> TASK: Search the records for the string "very". Copy each line where it occurs.

> DATA:
● ● ● ● ●
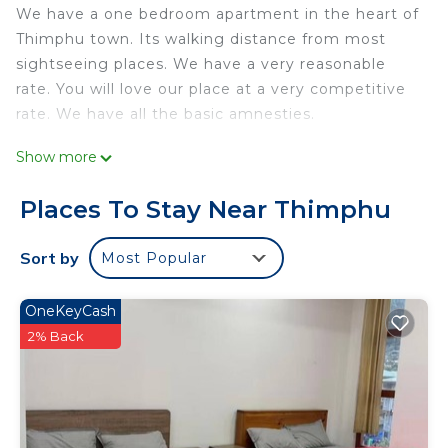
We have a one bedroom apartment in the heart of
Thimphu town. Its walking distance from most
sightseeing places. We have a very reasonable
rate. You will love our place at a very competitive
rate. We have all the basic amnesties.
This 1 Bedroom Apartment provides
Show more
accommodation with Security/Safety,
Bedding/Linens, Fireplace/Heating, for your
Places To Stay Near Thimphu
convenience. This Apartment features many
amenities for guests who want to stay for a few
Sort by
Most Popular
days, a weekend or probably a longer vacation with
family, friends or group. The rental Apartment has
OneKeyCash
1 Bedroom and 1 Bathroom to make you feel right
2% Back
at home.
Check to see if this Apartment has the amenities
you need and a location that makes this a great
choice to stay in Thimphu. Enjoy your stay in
● ● ● ● ●
> OUTPUT OF THE EXERCISE:
sightseeing places. We have a very reasonable
rate. You will love our place at a very competitive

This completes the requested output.